Cenâb-ı Şeyh-i Ekber (ra) yukarıda dört çeşit hâtıra beyân buyurduğu halde, üçünün itâat altında olabileceğine îmâ buyurmuşlardır. Çünkü rabbânî hâtıra, insânî halîfenin tasarrufu ve itâati altında değildir. Ve bu hâtıralar ona kendisinin Kayyûm’u olan hüviyyetinden ulaşır. Ve onun hüviyyeti Hak olup, hakîkî tasarruf edicidir. Fakat melek ve nefs ve şeytan, izâfî ve mecâzî tasaruf edici oldukların farzlarla yaklaşma makāmında bulunan kişilerin itâati altında bulunurlar.
Şimdi nefs-i nâtıkanın mertebesine ve derecesine riâyet edip onu indirme ve zelîl etme! Çünkü bu bahsedilen fermânlar sana bu kâtibin eliyle ulaşır. Ve onun emri ulaşınca reddi mümkün değildir.
Ve eskiden beri melikler ve hükümet reîsleri aleyhine onların arkadaşı gelmedi ve onların hâli bozulmadı, ancak onların görevlilerinden geldi ve bozuldu. Ve meliklerin görevlileri, memleketlerinin etrâfına işlerin idâresi için gönderdikleri me’mûrlardır. Bu me’mûrların fenâ olması arkadaşlarının kendi aleyhlerine harekete geçmelerine ve mülkün harâb olmasına sebep oldu. Bundan dolayı sen kendine kerîm görevliler araştırıp seç! Ve o görevlilerden dost ile düşman arasını ayırt et! Çünkü senin fiilin onunla berâberdir.

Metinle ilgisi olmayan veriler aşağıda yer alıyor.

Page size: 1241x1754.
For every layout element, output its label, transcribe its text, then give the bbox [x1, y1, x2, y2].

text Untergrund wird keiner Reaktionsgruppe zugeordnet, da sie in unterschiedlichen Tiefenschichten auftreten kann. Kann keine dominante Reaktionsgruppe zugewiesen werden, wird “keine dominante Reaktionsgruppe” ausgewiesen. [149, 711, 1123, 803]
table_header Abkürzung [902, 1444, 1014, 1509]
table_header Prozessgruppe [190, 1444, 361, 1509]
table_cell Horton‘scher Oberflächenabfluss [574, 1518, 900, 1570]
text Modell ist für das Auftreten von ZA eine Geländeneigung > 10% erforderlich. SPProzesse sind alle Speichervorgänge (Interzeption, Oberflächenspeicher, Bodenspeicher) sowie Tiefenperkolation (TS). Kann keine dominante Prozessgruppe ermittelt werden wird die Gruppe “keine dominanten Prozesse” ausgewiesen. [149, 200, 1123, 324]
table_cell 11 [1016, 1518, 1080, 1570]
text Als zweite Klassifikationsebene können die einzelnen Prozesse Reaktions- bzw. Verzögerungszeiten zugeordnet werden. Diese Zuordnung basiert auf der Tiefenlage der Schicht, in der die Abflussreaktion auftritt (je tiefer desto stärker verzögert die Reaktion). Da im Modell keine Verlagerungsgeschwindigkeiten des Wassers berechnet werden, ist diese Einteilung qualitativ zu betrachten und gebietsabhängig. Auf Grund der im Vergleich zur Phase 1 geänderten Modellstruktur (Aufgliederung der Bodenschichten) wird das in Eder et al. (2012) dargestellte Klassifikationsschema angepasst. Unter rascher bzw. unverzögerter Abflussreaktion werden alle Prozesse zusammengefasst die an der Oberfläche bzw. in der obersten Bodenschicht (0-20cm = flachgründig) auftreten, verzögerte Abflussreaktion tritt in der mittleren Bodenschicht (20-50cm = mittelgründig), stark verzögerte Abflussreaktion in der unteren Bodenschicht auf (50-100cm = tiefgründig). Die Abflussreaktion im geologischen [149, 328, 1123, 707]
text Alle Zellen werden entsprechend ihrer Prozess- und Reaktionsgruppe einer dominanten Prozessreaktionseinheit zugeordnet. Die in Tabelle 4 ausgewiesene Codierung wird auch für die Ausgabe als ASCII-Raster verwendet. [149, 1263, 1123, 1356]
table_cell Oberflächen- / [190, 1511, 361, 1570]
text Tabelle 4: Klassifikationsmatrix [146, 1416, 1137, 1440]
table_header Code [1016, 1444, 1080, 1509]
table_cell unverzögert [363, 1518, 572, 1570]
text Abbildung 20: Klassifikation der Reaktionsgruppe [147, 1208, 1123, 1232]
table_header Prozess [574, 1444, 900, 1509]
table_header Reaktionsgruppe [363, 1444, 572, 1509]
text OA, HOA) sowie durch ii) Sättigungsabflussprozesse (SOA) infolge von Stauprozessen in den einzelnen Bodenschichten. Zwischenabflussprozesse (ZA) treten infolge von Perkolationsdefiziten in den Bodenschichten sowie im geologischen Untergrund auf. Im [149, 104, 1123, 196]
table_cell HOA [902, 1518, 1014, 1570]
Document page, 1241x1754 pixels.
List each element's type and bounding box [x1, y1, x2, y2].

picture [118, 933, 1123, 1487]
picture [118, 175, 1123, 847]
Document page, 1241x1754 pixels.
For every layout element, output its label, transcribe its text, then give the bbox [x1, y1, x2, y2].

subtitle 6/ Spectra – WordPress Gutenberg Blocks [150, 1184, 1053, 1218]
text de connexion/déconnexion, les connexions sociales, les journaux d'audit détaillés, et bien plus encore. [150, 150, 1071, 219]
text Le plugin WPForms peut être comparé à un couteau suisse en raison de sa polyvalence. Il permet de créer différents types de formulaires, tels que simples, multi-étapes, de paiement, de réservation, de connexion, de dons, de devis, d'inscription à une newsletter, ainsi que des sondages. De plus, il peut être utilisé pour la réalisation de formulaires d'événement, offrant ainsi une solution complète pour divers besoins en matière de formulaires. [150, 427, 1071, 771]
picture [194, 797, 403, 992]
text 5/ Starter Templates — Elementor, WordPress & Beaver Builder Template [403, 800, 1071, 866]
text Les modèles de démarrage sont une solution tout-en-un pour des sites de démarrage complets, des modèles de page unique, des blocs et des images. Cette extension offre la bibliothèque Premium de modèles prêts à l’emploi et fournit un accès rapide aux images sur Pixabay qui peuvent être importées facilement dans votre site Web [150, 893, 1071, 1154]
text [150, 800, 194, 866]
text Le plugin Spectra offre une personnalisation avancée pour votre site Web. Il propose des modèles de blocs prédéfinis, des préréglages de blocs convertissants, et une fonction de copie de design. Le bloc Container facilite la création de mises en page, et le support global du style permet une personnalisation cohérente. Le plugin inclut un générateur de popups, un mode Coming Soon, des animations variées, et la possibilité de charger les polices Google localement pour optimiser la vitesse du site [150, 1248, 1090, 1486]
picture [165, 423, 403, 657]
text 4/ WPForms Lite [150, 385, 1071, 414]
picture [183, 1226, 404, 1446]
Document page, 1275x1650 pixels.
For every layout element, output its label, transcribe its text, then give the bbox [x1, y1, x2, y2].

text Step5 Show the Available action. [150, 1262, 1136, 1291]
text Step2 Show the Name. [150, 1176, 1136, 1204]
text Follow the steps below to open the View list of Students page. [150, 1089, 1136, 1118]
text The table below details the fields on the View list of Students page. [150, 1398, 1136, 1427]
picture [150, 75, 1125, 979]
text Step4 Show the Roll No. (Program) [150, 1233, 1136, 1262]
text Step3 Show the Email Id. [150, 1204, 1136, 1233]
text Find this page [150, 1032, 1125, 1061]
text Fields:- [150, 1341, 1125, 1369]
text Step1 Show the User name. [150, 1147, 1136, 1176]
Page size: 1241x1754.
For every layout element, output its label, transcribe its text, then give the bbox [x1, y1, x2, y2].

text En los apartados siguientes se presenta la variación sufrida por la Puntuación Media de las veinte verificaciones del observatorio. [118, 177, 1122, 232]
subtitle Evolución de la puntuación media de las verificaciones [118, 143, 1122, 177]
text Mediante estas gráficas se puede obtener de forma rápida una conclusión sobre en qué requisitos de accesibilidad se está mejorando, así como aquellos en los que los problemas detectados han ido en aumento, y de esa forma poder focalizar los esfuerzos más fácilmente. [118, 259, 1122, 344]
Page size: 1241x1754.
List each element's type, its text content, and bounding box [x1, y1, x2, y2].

Ve ihsân herkes hakkında bağlayıcı ve doğru yola sevkedicidir. Ya’nî fiilin ihsân olursa, sen bu ihsân sebebiyle bağlar ve doğru yola sevk etmiş olursun. Ve ihsân ve kerem gizli düşmanlığı giderir; ve kalblerde olan kini ortadan kaldırır; ve idâren altındakilerin kalbinde muhabbet meyvesi bitirir; ve senin lehinde onlarda bir gayret peydâ eyler.